Besides: things like checkpoint and restart are also non-core
features, but the kernel has plenty of infrastructure to support them.
We're talking about a very lightweight feature in this thread.

I'm still not understanding the seriousness of the problem.  Presumably
you've hit problems in real-life which were serious and frequent enough
to justify getting down and writing the code.  Please share some sob stories
with us!

The problem here is the possibility of confusion, even if it's rare.
Does the naive approach of just walking /proc and ignoring the
possibility of PID reuse races work most of the time? Sure. But "most
of the time" isn't good enough. It's not that there are tons of sob
stories: it's that without completely robust reporting, we can't rule
out of the possibility that weirdness we observe in a given trace is
actually just an artifact from a kinda-sort-working best-effort trace
collection system instead of a real anomaly in behavior. Tracing,
essentially, gives us deltas for system state, and without an accurate
baseline, collected via some kind of scan on trace startup, it's
impossible to use these deltas to robustly reconstruct total system
state at a given time. And this matters, because errors in
reconstruction (e.g., assigning a thread to the wrong process because
the IDs happen to be reused) can affect processing of the whole trace.
If it's 3am and I'm analyzing the lone trace from a dogfooder
demonstrating a particularly nasty problem, I don't want to find out
that the trace I'm analyzing ended up being useless because the
kernel's trace system is merely best effort. It's very cheap to be
100% reliable here, so let's be reliable and rule out sources of
error.

So we're solving a problem which isn't known to occur, but solving it
provides some peace-of-mind?  Sounds thin!

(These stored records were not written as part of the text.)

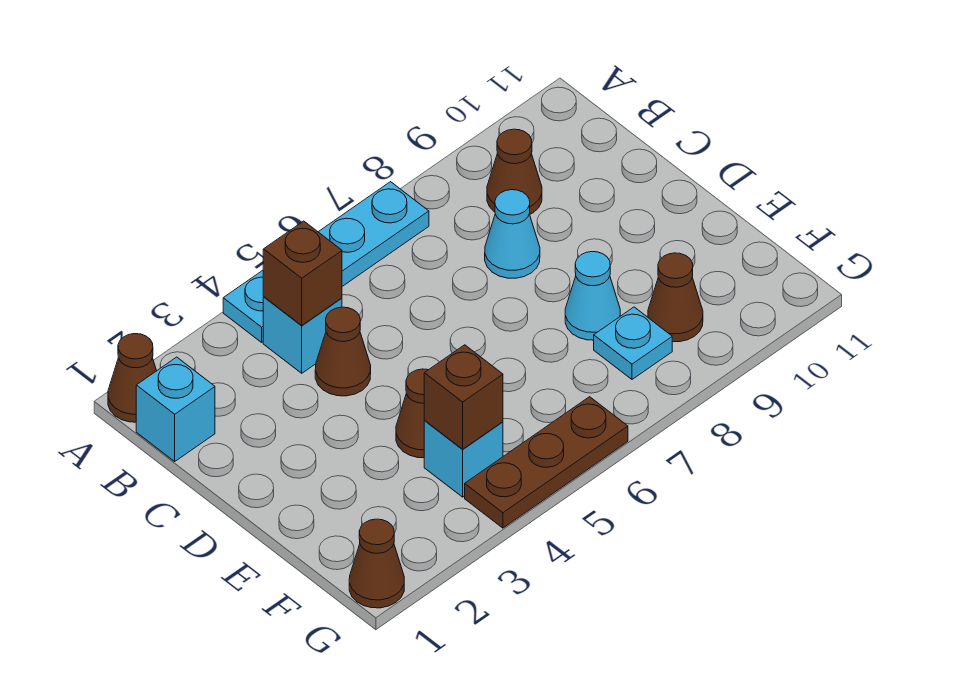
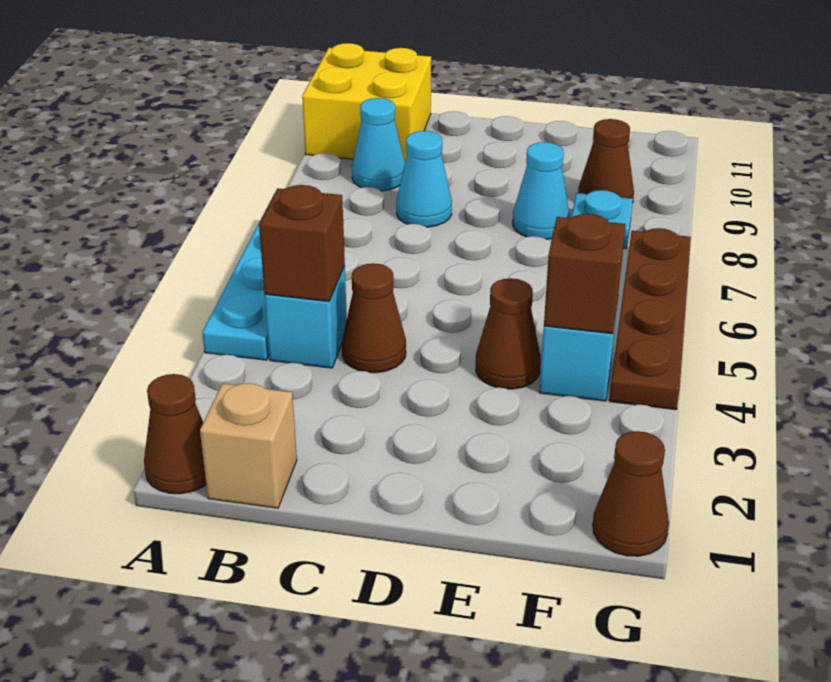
none -> yellow 2x2 brick [302,43,431,161]
cyan 1x1 brick [136,357,215,461] -> tan 1x1 brick [200,383,297,508]
brown 1x1 cone [487,129,542,214] -> cyan 1x1 cone [352,98,405,191]
brown 1x3 plate [465,397,628,528] -> brown 1x4 plate [609,228,691,410]

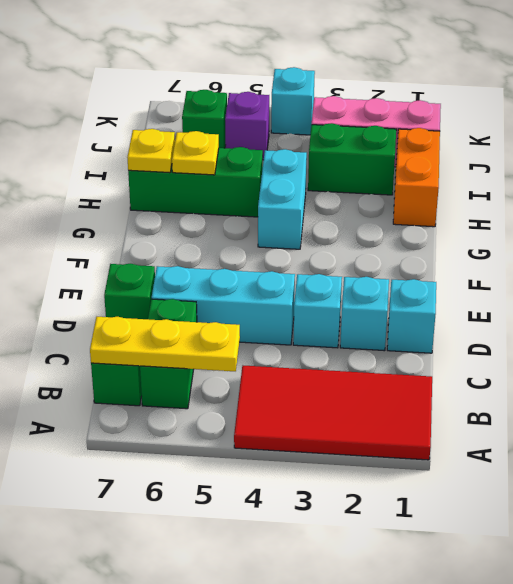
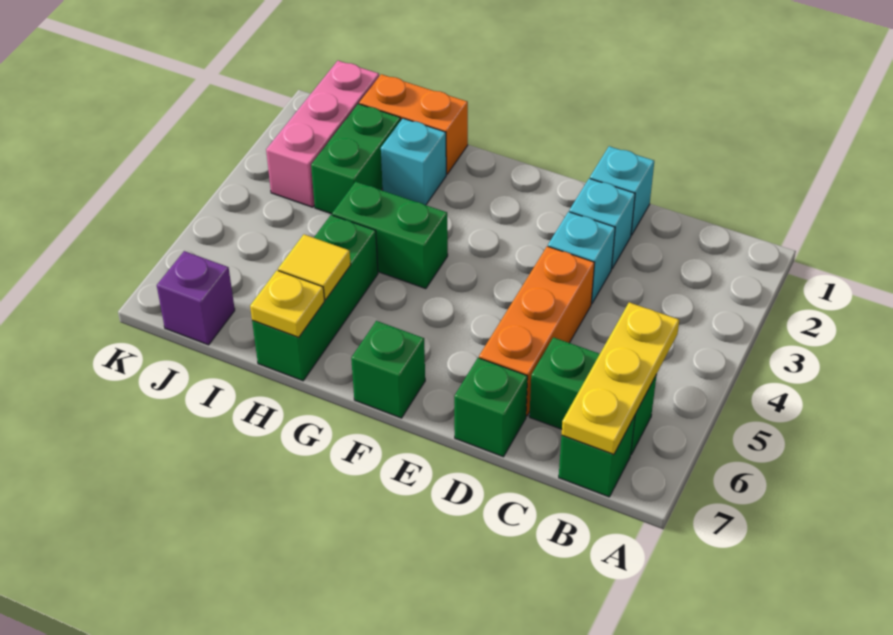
red 2x4 tile [234,366,432,460] -> none
cyan 1x3 brick [152,266,295,345] -> orange 1x3 brick [479,246,595,416]
cyan 1x2 brick [258,149,307,249] -> green 1x2 brick [332,182,448,289]
yellow 1x1 plate [172,131,219,175] -> yellow 1x1 tile [278,235,351,300]
purple 1x1 brick [225,92,269,160] -> purple 1x1 brick moved to [157,251,235,345]
green 1x1 brick [182,90,227,148] -> green 1x1 brick moved to [351,321,425,418]
cyan 1x1 brick [271,67,315,135] -> cyan 1x1 brick moved to [381,118,446,205]

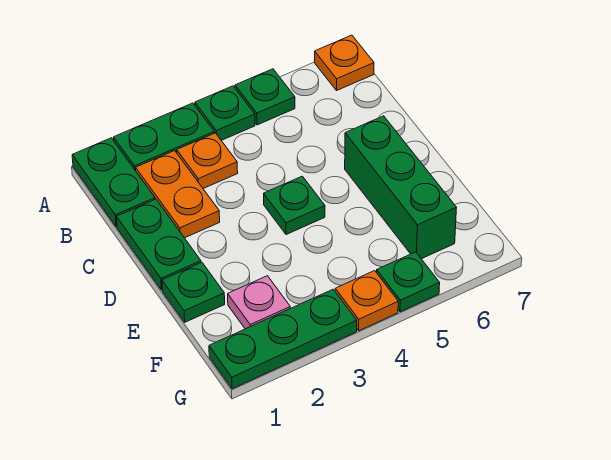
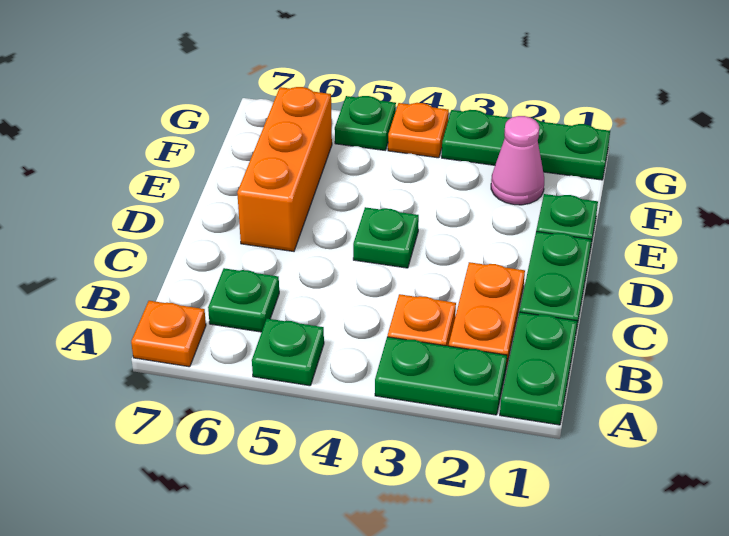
green 1x1 plate [195,86,255,140] -> green 1x1 plate moved to [208,268,279,332]
green 1x3 brick [345,116,457,259] -> orange 1x3 brick [237,87,332,251]
pink 1x1 plate [228,276,290,329] -> pink 1x1 cone [491,116,544,205]

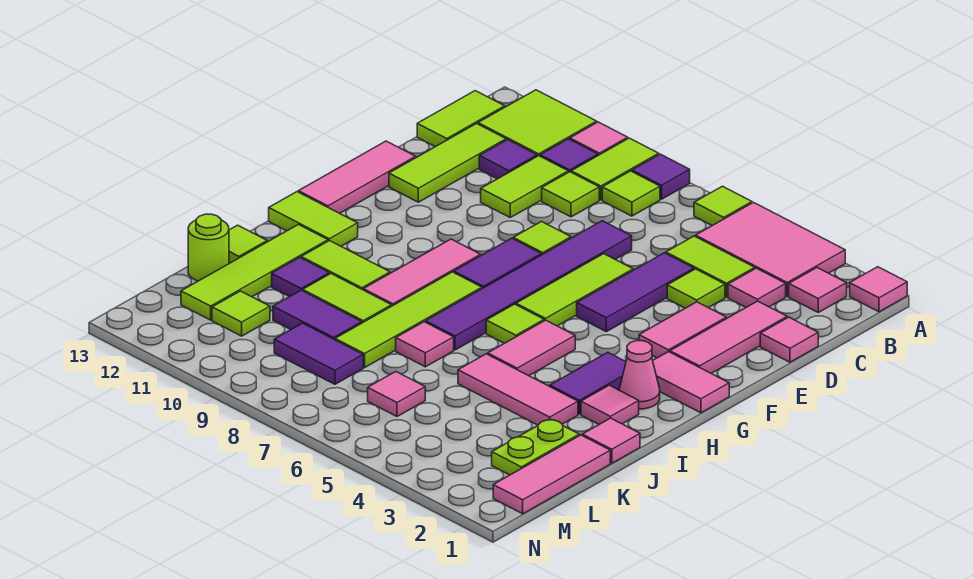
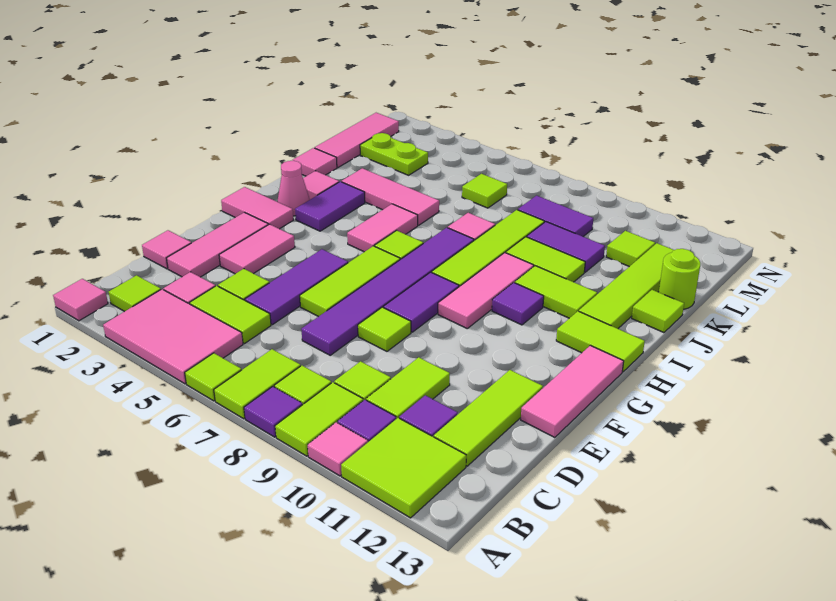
pink 1x1 tile [789,268,847,312] -> lime 1x1 tile [109,275,161,312]
lime 1x2 tile [417,91,505,147] -> lime 1x2 tile moved to [214,349,301,419]
purple 1x1 tile [272,257,329,297] -> purple 1x1 tile moved to [492,283,544,325]
lime 1x2 plate [492,419,579,475] -> lime 1x2 plate turned to [360,133,428,175]
pink 1x1 tile [368,372,425,416] -> lime 1x1 tile [462,174,507,208]

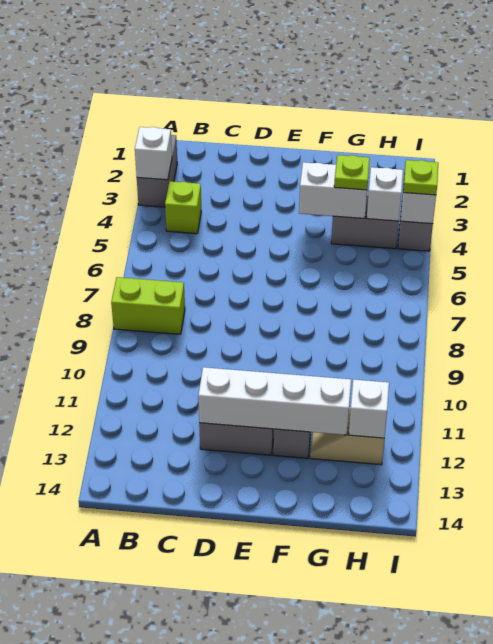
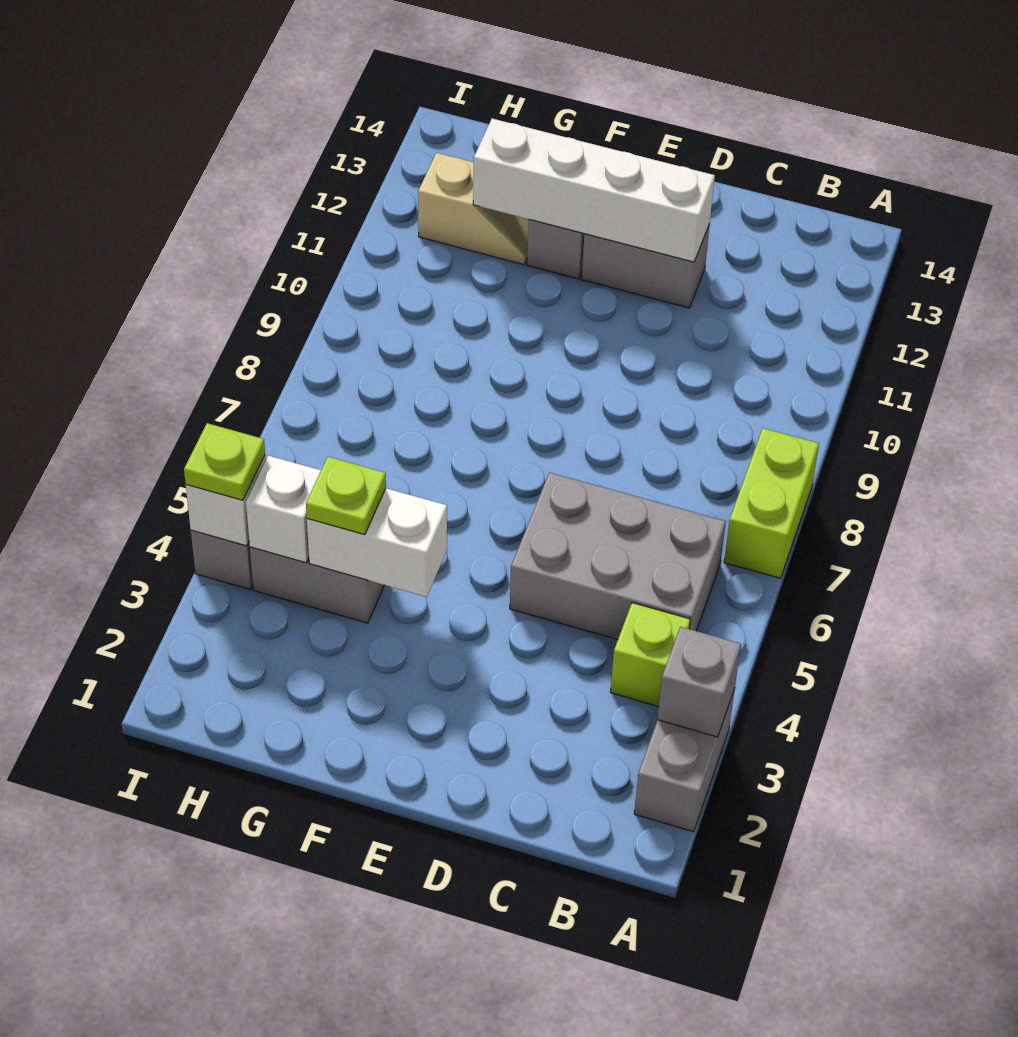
white 1x1 brick [135,127,172,180] -> grey 1x1 brick [657,627,741,737]
lime 1x2 brick [111,277,185,334] -> lime 1x2 brick turned to [724,428,819,578]
none -> grey 2x3 brick [510,472,726,640]
white 1x1 brick [349,379,389,438] -> none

So you want to reject a cheap fix for a problem that you know occurs
at some non-zero frequency? There's a big difference between "may or
may not occur" and "will occur eventually, given enough time, and so
must be taken into account in analysis". Would you fix a refcount race
that you knew was possible, but didn't observe? What, exactly, is your
threshold for accepting a fix that makes tracing more reliable?